Sasscer’s fiancé, Richard Zak, urged her to leave Maryland and start a bakery in Ventnor, where he lives. It was a risky move, but Sasscer had been considering the idea because she wanted to be closer to Zak.

To gauge interest among potential customers, she had been showcasing her cheesecakes at various famers markets at the Jersey Shore.

“We sold out every time,” she says. “It got me thinking that if we had a bakery, we could fill the need.”

Lisa Sasscer, owner of Sasscer's Cheesecakes, uses her mother's recipe for her popular cheesecakes.

Sasscer put her house on the market, sold it and invested nearly every dime of her savings to launch Sasscer’s Cheesecakes in Ventnor.

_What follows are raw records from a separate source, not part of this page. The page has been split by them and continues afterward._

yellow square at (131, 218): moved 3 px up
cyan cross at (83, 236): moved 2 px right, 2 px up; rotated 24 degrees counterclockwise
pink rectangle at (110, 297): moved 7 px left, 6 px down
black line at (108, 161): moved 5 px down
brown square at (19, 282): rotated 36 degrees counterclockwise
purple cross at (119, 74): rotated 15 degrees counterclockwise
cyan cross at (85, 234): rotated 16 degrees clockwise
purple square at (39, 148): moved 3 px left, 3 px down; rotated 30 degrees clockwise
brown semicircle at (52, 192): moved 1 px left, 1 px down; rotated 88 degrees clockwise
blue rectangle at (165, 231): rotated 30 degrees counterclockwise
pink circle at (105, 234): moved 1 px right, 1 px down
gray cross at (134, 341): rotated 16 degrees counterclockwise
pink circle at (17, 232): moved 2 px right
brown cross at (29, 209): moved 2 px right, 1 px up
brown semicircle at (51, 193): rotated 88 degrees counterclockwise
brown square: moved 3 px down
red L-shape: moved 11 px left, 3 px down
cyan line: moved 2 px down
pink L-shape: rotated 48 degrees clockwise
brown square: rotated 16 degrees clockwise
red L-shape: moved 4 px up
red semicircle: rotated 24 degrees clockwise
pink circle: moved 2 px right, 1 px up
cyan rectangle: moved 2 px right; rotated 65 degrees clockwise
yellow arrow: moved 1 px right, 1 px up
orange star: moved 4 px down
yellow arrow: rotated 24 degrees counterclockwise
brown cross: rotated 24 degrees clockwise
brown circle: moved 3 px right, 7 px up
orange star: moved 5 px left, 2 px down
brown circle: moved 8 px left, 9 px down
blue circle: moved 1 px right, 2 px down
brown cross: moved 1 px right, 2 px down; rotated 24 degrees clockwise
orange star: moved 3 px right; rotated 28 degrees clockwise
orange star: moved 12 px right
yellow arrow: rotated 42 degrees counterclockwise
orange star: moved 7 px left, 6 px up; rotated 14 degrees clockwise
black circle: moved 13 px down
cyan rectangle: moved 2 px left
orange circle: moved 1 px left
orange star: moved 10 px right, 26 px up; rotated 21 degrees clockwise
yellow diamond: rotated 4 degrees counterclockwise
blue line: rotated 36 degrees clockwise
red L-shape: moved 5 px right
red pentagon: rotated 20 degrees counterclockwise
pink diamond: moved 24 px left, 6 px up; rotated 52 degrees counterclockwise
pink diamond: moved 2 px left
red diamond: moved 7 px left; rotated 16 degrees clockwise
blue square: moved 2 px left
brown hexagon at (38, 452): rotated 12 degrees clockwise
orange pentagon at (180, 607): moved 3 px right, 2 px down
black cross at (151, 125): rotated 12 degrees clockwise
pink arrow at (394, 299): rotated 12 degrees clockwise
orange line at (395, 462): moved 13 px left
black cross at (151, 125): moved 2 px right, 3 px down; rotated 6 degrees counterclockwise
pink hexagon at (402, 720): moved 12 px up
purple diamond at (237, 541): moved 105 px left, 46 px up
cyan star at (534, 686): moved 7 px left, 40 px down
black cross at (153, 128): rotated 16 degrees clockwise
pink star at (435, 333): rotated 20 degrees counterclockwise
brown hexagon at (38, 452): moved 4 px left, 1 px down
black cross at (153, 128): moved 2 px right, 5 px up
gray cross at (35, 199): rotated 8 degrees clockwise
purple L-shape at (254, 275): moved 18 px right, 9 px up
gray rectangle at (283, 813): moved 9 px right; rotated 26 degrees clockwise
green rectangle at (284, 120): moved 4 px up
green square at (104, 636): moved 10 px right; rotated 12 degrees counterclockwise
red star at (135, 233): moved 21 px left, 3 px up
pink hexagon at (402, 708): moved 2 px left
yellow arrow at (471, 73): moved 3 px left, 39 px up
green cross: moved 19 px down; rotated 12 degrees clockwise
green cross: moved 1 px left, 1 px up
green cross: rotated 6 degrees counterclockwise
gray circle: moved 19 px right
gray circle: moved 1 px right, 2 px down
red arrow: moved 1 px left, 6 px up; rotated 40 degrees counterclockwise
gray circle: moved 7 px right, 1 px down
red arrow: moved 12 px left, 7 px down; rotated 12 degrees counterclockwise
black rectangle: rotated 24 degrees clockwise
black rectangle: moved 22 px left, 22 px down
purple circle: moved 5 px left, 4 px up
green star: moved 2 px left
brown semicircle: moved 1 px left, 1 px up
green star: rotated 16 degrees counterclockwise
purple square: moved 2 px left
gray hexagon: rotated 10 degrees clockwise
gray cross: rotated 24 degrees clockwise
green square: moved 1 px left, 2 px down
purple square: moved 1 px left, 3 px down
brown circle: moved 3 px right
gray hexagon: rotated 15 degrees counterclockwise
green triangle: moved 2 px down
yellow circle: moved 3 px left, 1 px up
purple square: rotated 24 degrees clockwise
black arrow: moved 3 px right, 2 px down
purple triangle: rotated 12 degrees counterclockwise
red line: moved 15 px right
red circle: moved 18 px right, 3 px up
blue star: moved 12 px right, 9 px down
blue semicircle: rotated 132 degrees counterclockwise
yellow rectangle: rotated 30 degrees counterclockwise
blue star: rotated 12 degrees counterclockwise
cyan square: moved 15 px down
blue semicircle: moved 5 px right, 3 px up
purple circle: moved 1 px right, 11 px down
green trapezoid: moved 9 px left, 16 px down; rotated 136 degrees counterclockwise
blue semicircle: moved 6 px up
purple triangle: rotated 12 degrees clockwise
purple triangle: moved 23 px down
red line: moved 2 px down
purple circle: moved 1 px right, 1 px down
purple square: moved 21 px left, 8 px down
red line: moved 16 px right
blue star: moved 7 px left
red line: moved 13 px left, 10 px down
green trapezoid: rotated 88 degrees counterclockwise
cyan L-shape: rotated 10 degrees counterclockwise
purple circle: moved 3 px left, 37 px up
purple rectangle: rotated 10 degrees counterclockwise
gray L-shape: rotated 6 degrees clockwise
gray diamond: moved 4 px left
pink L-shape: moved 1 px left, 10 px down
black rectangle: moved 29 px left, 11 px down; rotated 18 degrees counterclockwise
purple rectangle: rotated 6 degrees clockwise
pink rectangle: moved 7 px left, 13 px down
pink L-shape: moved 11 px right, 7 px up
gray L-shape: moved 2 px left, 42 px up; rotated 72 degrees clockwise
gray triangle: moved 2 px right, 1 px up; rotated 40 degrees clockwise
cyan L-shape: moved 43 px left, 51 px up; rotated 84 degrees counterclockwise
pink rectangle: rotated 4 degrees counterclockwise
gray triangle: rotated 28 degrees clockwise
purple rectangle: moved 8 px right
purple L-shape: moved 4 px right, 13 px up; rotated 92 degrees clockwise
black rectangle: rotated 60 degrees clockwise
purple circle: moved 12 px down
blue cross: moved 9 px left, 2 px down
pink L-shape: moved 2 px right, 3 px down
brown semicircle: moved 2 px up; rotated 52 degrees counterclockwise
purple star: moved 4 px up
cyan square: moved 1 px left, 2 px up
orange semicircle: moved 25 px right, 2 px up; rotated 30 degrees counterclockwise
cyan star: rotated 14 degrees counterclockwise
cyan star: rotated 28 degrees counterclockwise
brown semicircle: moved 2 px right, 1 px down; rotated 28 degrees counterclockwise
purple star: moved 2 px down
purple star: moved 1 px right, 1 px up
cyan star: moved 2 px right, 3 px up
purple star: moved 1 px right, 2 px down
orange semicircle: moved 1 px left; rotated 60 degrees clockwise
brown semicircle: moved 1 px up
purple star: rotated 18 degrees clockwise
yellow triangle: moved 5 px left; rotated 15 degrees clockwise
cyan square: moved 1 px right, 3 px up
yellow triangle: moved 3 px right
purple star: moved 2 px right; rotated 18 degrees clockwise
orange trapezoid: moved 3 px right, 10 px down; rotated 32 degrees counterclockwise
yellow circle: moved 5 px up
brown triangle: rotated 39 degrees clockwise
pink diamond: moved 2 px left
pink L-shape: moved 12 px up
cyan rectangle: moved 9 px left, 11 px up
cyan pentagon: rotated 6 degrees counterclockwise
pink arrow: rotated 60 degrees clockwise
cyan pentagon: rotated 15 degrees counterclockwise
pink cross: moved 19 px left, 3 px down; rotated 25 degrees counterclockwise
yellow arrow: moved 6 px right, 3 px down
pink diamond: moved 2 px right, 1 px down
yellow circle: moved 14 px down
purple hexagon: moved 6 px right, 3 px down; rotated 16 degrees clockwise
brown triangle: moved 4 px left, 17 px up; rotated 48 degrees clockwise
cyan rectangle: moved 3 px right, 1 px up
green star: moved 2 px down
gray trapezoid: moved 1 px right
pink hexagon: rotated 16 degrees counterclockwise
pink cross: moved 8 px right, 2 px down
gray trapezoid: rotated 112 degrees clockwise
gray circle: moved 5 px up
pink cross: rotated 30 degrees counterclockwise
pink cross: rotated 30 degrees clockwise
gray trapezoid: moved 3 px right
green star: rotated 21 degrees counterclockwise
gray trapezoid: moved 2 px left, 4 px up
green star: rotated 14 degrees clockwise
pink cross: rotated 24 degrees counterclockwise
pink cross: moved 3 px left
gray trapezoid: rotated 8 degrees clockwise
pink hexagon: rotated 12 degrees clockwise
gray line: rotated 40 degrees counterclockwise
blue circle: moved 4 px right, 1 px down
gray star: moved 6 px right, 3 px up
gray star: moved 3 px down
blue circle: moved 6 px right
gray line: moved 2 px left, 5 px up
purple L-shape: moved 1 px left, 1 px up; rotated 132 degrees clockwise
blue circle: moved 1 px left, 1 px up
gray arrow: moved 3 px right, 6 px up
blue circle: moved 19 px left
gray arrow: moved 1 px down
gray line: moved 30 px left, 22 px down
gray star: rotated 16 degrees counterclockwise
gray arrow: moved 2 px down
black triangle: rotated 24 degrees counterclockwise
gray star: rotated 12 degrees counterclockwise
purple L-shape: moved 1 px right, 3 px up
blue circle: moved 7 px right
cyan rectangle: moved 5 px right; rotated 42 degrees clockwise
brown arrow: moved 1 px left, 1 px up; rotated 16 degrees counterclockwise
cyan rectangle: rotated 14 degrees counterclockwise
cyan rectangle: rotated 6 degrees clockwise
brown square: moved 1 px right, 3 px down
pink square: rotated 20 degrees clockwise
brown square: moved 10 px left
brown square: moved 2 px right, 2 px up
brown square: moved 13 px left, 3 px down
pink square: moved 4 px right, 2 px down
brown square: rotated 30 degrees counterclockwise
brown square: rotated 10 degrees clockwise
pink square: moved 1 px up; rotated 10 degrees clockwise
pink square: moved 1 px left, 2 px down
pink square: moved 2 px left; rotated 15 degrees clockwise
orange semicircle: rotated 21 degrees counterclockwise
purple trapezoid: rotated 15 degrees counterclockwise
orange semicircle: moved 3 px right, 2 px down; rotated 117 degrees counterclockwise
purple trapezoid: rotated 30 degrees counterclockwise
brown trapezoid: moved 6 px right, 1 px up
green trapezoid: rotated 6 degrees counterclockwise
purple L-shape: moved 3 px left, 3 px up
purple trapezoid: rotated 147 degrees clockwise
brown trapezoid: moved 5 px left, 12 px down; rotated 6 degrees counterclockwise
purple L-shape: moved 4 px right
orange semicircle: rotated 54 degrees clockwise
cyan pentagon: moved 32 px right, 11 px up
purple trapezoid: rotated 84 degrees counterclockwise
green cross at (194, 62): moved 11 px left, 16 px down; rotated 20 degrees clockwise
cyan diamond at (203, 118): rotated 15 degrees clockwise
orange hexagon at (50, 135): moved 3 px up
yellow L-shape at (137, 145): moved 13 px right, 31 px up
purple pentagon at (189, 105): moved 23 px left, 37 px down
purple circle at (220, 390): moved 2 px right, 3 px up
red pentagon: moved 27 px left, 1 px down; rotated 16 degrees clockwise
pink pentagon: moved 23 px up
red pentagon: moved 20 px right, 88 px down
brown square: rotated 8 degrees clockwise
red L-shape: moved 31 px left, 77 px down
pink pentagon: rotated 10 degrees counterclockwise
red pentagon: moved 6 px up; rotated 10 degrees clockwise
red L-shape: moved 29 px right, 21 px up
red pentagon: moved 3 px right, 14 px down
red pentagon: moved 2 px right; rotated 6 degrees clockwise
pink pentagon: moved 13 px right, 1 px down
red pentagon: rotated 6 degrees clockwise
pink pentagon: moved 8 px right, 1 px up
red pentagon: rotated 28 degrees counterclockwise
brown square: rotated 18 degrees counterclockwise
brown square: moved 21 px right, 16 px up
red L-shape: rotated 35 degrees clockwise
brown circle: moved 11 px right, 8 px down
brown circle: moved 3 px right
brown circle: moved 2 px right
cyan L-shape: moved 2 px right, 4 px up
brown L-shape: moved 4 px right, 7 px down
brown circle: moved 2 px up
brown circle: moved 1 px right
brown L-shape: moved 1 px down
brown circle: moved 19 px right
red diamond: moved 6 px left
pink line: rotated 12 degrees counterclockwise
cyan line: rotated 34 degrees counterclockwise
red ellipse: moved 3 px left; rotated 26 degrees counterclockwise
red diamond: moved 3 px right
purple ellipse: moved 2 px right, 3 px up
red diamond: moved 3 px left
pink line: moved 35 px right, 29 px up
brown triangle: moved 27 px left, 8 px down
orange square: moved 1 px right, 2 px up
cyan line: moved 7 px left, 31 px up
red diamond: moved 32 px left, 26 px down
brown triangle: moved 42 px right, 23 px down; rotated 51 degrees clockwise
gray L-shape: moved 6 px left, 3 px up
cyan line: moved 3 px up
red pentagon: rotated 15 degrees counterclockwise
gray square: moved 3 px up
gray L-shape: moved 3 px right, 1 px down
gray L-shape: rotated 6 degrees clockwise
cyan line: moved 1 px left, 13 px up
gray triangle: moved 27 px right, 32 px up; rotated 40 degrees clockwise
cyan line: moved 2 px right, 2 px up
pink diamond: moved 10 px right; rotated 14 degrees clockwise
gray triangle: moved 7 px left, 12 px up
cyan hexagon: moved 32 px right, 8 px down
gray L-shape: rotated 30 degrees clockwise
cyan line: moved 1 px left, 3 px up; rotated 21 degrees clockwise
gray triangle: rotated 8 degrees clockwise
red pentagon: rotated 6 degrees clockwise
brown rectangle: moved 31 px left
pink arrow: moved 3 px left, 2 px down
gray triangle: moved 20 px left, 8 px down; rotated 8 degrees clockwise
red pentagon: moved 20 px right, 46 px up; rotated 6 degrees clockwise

“It was scary,” Sasscer says, “but it was the best thing I ever did.”

Sasscer’s Cheesecakes, a 1,600-square-foot shop with retail and kitchen space, offers 40 different kinds of cheesecake, from plain to mocha cappuccino to apple peach cobbler to salty caramel cream — and everything in between. The cheesecakes come in three sizes: 4 inches, 6 inches and 10 inches.

The bakery also sells bread, pies, cookies, cream puffs, and cakes, as well as cupcakes that are filled with creamy cheesecake. Two bakers make the confections, and five employees decorate the baked items and handle the register.